_To be done_
Update the following lines so that every "common name" reads "vernacular name", leaving everything else unchanged.

_Input for this task_
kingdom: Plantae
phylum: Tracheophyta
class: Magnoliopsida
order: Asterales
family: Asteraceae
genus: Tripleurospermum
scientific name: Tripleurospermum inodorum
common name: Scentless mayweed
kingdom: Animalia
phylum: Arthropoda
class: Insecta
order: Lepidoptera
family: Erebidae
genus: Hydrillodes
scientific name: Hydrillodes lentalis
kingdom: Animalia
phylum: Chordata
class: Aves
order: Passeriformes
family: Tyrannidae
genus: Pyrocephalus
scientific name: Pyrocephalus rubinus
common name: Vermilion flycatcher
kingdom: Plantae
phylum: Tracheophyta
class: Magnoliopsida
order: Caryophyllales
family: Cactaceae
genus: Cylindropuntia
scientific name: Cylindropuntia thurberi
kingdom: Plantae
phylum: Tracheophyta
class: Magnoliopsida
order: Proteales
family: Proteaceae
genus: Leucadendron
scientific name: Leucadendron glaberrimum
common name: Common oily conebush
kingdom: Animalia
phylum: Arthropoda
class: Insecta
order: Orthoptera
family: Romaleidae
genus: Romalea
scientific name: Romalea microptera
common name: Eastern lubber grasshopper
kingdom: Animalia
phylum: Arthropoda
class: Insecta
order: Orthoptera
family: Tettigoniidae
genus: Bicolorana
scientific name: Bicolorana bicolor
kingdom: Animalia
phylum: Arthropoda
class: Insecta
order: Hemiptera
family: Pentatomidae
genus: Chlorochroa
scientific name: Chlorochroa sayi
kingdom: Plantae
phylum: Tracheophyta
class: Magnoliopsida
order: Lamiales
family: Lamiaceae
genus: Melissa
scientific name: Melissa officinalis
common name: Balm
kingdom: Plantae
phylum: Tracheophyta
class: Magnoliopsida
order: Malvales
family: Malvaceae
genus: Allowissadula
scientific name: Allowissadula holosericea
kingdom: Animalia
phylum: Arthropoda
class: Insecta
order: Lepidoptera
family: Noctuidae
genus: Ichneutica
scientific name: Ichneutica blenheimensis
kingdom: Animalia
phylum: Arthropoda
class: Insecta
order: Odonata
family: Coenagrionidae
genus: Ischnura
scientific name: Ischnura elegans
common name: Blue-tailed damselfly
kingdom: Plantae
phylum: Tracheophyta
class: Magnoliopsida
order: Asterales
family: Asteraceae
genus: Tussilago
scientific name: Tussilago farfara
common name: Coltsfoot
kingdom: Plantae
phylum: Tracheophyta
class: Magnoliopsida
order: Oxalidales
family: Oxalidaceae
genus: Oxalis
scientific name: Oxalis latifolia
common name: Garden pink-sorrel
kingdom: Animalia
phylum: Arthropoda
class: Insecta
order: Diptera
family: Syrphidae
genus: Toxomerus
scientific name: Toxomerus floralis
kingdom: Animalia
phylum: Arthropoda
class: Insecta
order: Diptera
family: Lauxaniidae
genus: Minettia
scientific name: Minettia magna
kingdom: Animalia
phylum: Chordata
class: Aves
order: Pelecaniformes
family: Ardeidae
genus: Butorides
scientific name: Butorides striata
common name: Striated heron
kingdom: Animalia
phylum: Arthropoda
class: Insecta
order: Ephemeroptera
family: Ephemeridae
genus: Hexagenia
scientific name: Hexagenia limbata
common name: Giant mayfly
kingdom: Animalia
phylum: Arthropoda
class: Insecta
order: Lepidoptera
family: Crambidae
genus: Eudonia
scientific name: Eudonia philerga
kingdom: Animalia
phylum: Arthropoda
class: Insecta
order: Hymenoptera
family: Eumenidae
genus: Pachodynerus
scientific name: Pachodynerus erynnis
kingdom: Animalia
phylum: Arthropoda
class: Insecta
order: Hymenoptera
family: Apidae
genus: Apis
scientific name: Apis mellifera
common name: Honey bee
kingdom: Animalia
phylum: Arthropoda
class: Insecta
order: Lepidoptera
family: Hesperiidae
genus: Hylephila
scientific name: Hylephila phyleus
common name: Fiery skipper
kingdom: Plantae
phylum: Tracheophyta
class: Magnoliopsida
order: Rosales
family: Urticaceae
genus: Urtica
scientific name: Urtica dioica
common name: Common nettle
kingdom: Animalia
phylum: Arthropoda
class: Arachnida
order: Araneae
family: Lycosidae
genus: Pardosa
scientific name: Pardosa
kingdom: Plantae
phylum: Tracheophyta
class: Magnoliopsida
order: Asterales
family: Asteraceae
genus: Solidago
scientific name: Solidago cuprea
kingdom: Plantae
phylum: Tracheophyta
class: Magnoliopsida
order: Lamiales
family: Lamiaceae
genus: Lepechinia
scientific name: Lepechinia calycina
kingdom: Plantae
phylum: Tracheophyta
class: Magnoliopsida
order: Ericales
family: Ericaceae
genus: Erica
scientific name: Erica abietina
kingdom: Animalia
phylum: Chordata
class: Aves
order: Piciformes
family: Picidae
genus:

_Correct response_
kingdom: Plantae
phylum: Tracheophyta
class: Magnoliopsida
order: Asterales
family: Asteraceae
genus: Tripleurospermum
scientific name: Tripleurospermum inodorum
vernacular name: Scentless mayweed
kingdom: Animalia
phylum: Arthropoda
class: Insecta
order: Lepidoptera
family: Erebidae
genus: Hydrillodes
scientific name: Hydrillodes lentalis
kingdom: Animalia
phylum: Chordata
class: Aves
order: Passeriformes
family: Tyrannidae
genus: Pyrocephalus
scientific name: Pyrocephalus rubinus
vernacular name: Vermilion flycatcher
kingdom: Plantae
phylum: Tracheophyta
class: Magnoliopsida
order: Caryophyllales
family: Cactaceae
genus: Cylindropuntia
scientific name: Cylindropuntia thurberi
kingdom: Plantae
phylum: Tracheophyta
class: Magnoliopsida
order: Proteales
family: Proteaceae
genus: Leucadendron
scientific name: Leucadendron glaberrimum
vernacular name: Common oily conebush
kingdom: Animalia
phylum: Arthropoda
class: Insecta
order: Orthoptera
family: Romaleidae
genus: Romalea
scientific name: Romalea microptera
vernacular name: Eastern lubber grasshopper
kingdom: Animalia
phylum: Arthropoda
class: Insecta
order: Orthoptera
family: Tettigoniidae
genus: Bicolorana
scientific name: Bicolorana bicolor
kingdom: Animalia
phylum: Arthropoda
class: Insecta
order: Hemiptera
family: Pentatomidae
genus: Chlorochroa
scientific name: Chlorochroa sayi
kingdom: Plantae
phylum: Tracheophyta
class: Magnoliopsida
order: Lamiales
family: Lamiaceae
genus: Melissa
scientific name: Melissa officinalis
vernacular name: Balm
kingdom: Plantae
phylum: Tracheophyta
class: Magnoliopsida
order: Malvales
family: Malvaceae
genus: Allowissadula
scientific name: Allowissadula holosericea
kingdom: Animalia
phylum: Arthropoda
class: Insecta
order: Lepidoptera
family: Noctuidae
genus: Ichneutica
scientific name: Ichneutica blenheimensis
kingdom: Animalia
phylum: Arthropoda
class: Insecta
order: Odonata
family: Coenagrionidae
genus: Ischnura
scientific name: Ischnura elegans
vernacular name: Blue-tailed damselfly
kingdom: Plantae
phylum: Tracheophyta
class: Magnoliopsida
order: Asterales
family: Asteraceae
genus: Tussilago
scientific name: Tussilago farfara
vernacular name: Coltsfoot
kingdom: Plantae
phylum: Tracheophyta
class: Magnoliopsida
order: Oxalidales
family: Oxalidaceae
genus: Oxalis
scientific name: Oxalis latifolia
vernacular name: Garden pink-sorrel
kingdom: Animalia
phylum: Arthropoda
class: Insecta
order: Diptera
family: Syrphidae
genus: Toxomerus
scientific name: Toxomerus floralis
kingdom: Animalia
phylum: Arthropoda
class: Insecta
order: Diptera
family: Lauxaniidae
genus: Minettia
scientific name: Minettia magna
kingdom: Animalia
phylum: Chordata
class: Aves
order: Pelecaniformes
family: Ardeidae
genus: Butorides
scientific name: Butorides striata
vernacular name: Striated heron
kingdom: Animalia
phylum: Arthropoda
class: Insecta
order: Ephemeroptera
family: Ephemeridae
genus: Hexagenia
scientific name: Hexagenia limbata
vernacular name: Giant mayfly
kingdom: Animalia
phylum: Arthropoda
class: Insecta
order: Lepidoptera
family: Crambidae
genus: Eudonia
scientific name: Eudonia philerga
kingdom: Animalia
phylum: Arthropoda
class: Insecta
order: Hymenoptera
family: Eumenidae
genus: Pachodynerus
scientific name: Pachodynerus erynnis
kingdom: Animalia
phylum: Arthropoda
class: Insecta
order: Hymenoptera
family: Apidae
genus: Apis
scientific name: Apis mellifera
vernacular name: Honey bee
kingdom: Animalia
phylum: Arthropoda
class: Insecta
order: Lepidoptera
family: Hesperiidae
genus: Hylephila
scientific name: Hylephila phyleus
vernacular name: Fiery skipper
kingdom: Plantae
phylum: Tracheophyta
class: Magnoliopsida
order: Rosales
family: Urticaceae
genus: Urtica
scientific name: Urtica dioica
vernacular name: Common nettle
kingdom: Animalia
phylum: Arthropoda
class: Arachnida
order: Araneae
family: Lycosidae
genus: Pardosa
scientific name: Pardosa
kingdom: Plantae
phylum: Tracheophyta
class: Magnoliopsida
order: Asterales
family: Asteraceae
genus: Solidago
scientific name: Solidago cuprea
kingdom: Plantae
phylum: Tracheophyta
class: Magnoliopsida
order: Lamiales
family: Lamiaceae
genus: Lepechinia
scientific name: Lepechinia calycina
kingdom: Plantae
phylum: Tracheophyta
class: Magnoliopsida
order: Ericales
family: Ericaceae
genus: Erica
scientific name: Erica abietina
kingdom: Animalia
phylum: Chordata
class: Aves
order: Piciformes
family: Picidae
genus:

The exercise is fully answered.